As described above, according to the present invention, by providing the partition plate for forming the glass flow path in the melting and refining tank, the glass raw material is melted without being left unmelted or mixed with bubbles. The fining tank can be downsized, and the glass material used for direct molding of optical elements can be stably and continuously supplied.

Furthermore, by providing a charging section for charging and melting the glass raw material by partitioning one corner of the melting and refining tank with a partition plate, unmelted residue and bubbles are not generated even in a very small melting and refining tank. High quality glass material can be continuously supplied.

[Brief description of drawings]

FIG. 1 is a plan view showing an embodiment of a glass melting furnace of the present invention.

2 is a cross-sectional view of an A-B-C-D cut surface of the glass melting furnace shown in FIG.

FIG. 3 is a cross-sectional view of an E-F cut surface of the glass melting furnace shown in FIG.

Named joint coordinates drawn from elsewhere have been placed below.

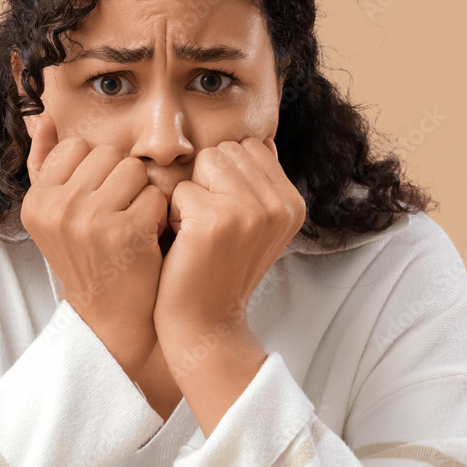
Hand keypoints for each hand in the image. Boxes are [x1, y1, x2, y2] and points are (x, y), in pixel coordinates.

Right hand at [20, 112, 166, 377]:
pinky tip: (147, 237)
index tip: (100, 200)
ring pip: (134, 170)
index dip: (98, 169)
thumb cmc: (89, 259)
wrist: (111, 318)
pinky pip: (155, 194)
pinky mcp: (124, 232)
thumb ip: (46, 165)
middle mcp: (57, 208)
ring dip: (143, 193)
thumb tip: (44, 117)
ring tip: (133, 223)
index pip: (78, 146)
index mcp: (37, 200)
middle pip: (109, 154)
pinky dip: (159, 214)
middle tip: (120, 214)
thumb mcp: (55, 216)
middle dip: (122, 179)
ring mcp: (89, 220)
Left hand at [153, 136, 305, 333]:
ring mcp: (250, 211)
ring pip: (204, 164)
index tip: (226, 218)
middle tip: (209, 227)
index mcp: (293, 203)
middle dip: (208, 182)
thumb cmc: (221, 272)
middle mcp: (279, 204)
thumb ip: (262, 184)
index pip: (250, 148)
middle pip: (225, 151)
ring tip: (197, 232)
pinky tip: (185, 244)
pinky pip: (180, 190)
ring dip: (191, 195)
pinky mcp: (216, 220)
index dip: (226, 178)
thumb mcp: (258, 227)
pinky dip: (173, 215)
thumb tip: (261, 141)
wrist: (206, 326)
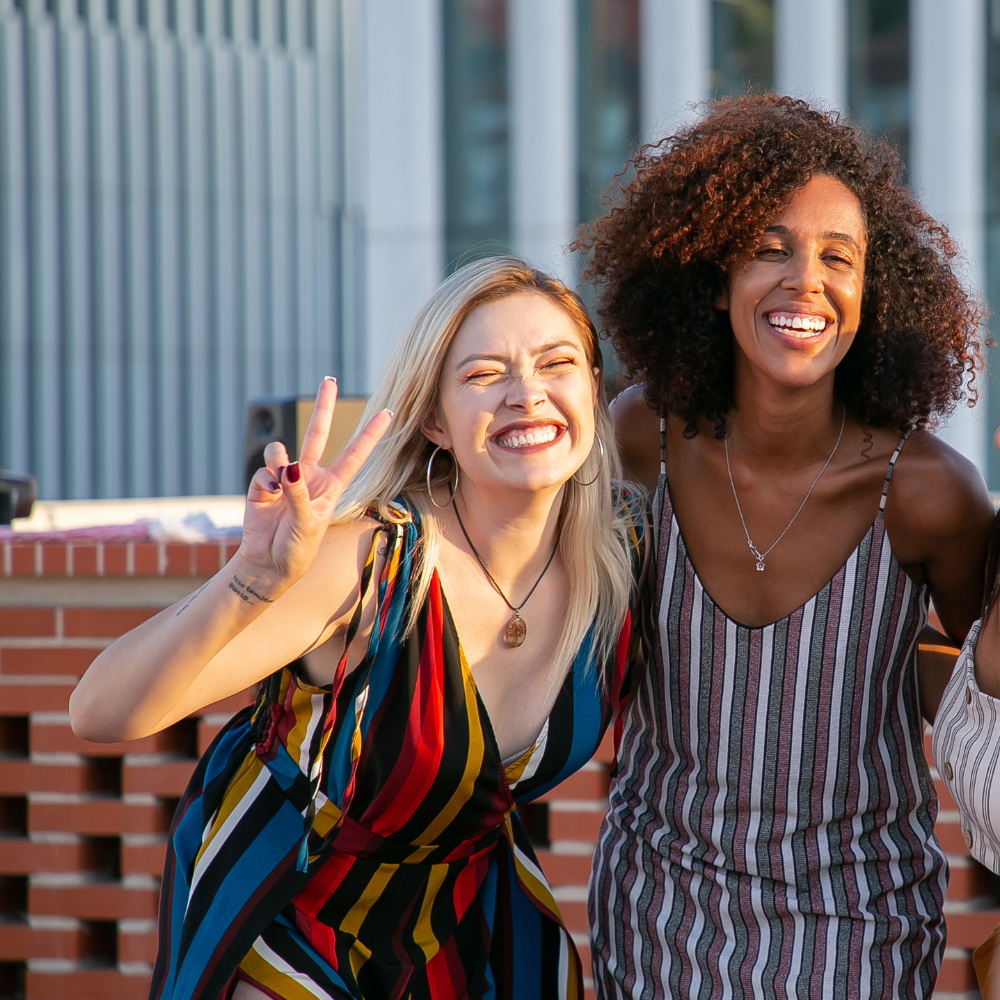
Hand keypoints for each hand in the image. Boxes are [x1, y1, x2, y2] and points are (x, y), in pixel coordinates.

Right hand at [239, 378, 390, 586]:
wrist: (269, 565)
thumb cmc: (297, 549)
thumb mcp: (307, 524)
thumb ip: (299, 494)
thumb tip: (287, 466)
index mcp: (331, 486)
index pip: (355, 454)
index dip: (371, 433)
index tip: (389, 412)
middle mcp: (309, 477)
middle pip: (317, 434)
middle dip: (323, 407)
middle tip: (329, 379)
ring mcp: (285, 479)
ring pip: (281, 450)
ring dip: (278, 457)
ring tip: (280, 478)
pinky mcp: (262, 486)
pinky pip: (263, 471)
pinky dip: (264, 480)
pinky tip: (267, 496)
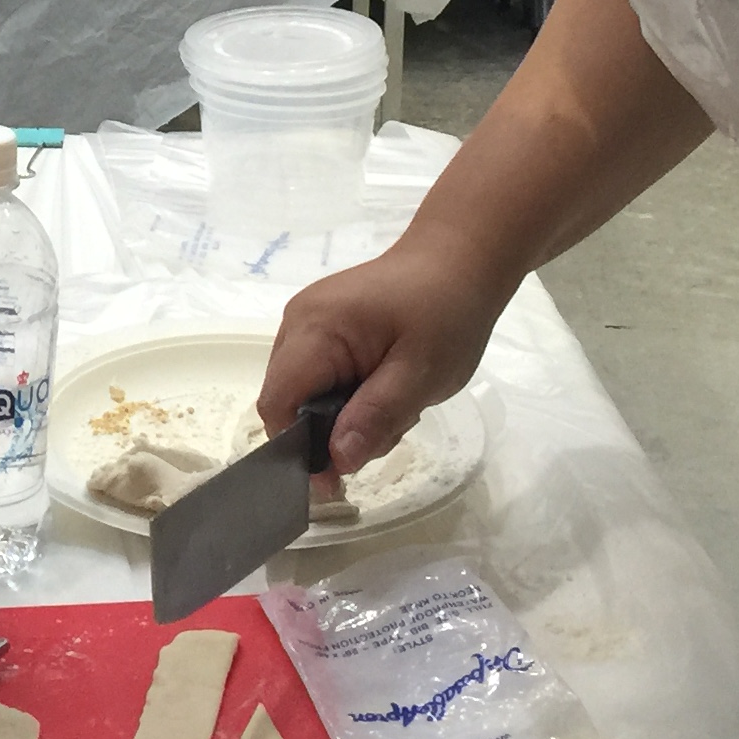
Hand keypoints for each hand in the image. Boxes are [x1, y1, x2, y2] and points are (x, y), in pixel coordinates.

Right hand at [261, 225, 518, 472]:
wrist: (460, 258)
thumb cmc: (446, 311)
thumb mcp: (420, 373)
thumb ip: (376, 417)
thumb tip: (336, 461)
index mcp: (315, 328)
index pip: (278, 402)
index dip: (298, 448)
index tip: (337, 479)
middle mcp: (298, 321)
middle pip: (289, 401)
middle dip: (331, 432)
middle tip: (388, 430)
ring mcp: (309, 321)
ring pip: (306, 393)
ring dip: (344, 415)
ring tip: (397, 403)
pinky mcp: (325, 325)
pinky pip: (320, 376)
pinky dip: (349, 395)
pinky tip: (386, 388)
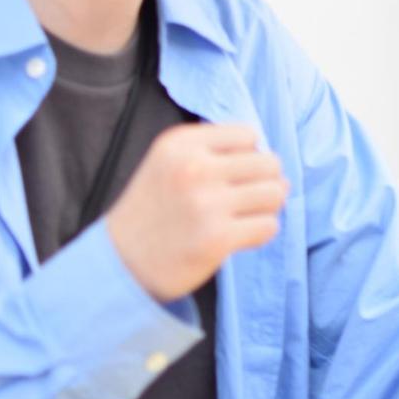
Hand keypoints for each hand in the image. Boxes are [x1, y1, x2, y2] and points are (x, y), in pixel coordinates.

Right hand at [105, 122, 287, 300]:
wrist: (122, 263)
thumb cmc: (155, 210)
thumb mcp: (169, 162)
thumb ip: (214, 150)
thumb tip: (274, 161)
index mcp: (181, 143)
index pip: (248, 135)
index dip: (248, 155)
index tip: (232, 175)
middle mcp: (193, 167)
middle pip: (269, 162)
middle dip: (266, 180)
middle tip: (247, 198)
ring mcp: (207, 203)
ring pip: (276, 192)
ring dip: (268, 206)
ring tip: (247, 215)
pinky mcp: (218, 238)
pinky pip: (269, 226)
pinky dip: (261, 231)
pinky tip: (240, 235)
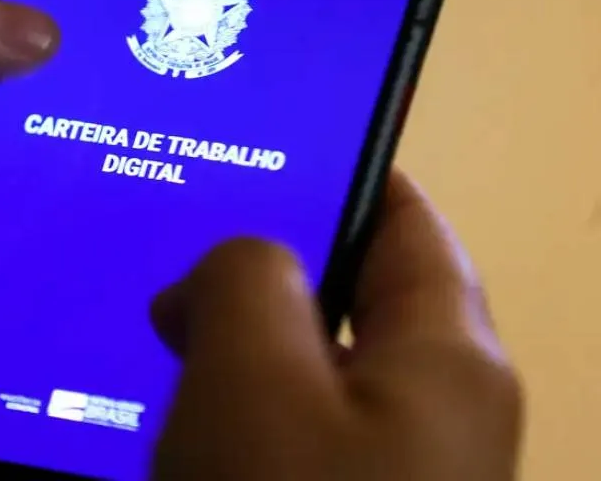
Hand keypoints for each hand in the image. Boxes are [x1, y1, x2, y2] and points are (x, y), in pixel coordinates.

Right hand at [149, 170, 522, 479]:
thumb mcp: (253, 375)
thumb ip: (244, 279)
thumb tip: (219, 278)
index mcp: (449, 356)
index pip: (404, 221)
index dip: (330, 175)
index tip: (239, 153)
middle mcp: (438, 411)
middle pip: (346, 301)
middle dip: (254, 270)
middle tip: (163, 249)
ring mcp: (395, 467)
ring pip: (304, 374)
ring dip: (233, 349)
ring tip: (153, 330)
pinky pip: (287, 436)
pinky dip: (234, 413)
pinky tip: (170, 415)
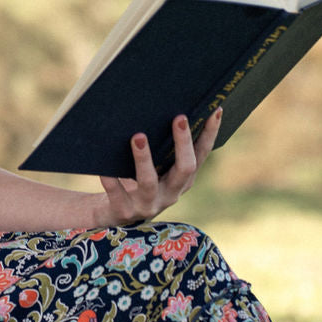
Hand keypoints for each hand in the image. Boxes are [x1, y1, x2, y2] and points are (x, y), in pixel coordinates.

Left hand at [100, 109, 221, 225]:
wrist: (113, 214)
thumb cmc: (137, 180)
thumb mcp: (155, 166)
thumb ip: (162, 147)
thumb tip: (163, 106)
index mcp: (182, 180)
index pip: (201, 155)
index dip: (210, 134)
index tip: (215, 110)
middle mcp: (170, 194)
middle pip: (185, 169)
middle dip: (183, 143)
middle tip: (179, 118)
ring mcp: (148, 205)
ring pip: (148, 182)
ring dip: (144, 159)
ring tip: (138, 136)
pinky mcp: (124, 211)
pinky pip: (117, 195)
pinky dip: (111, 180)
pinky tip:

FIG. 4 is a plan view showing another embodiment of the glass melting furnace of the present invention.

[Explanation of symbols]

 1, 21 Melt refining tank 2,22 Homogeneous tank 3,23 Outflow tank 4,5 Connection pipe 6,26 Input part partition plate 7,27 Flow path formation partition plate 8,28 Input part 9 Outflow nozzle 20,30 Side wall 20a tank bottom

 ─────────────────────────────────────────────────── ─── Continuation of the front page (72) Inventor Mizukazu 3-30-2 Shimomaruko, Ota-ku, Tokyo Canon Inc.

Claims (7)

[Claims] 1. A tank type glass melting furnace comprising at least a charging unit for charging a glass raw material, a melting and refining tank for melting and refining glass, and an outflow nozzle for flowing out the molten glass. A glass melting furnace having therein one or a plurality of partition plates that form a glass flow path. 2. The glass melting furnace according to claim 1, wherein the height of the partition plate is higher than the height from the bottom of the melting and refining tank to the liquid surface of the glass in the melting and refining tank. 3. The partition plate is fixed to the bottom of the melting and refining tank so that the partition surface for partitioning the glass flow of the partition plate is perpendicular to the glass flow direction. The glass melting furnace according to 1. 4. The glass melting furnace according to claim 1, wherein one end of one or a plurality of partition plates is fixed to a side wall of the melting and refining tank. 5. The glass melting furnace according to claim 1, wherein a charging unit for charging the glass raw material is provided in the melting and refining tank. 6. The glass melting furnace according to claim 5, wherein the charging section is provided in the melting and refining tank by a partition plate having a hole for allowing the molten glass to pass therethrough. 7. A melting and refining tank for melting and refining glass.
A homogenizing tank that stirs the molten and clarified glass to homogenize it, and an outflow tank that stirs the homogenized glass to adjust the outflow temperature are sequentially connected by a connecting pipe, and the outflow tank is connected to the outflow nozzle. The glass melting furnace according to any one of claims 1 to 6, which further comprises a heating unit around each of the tanks, the connection pipes, and the outflow nozzle, the heating unit being capable of arbitrarily controlling the temperature.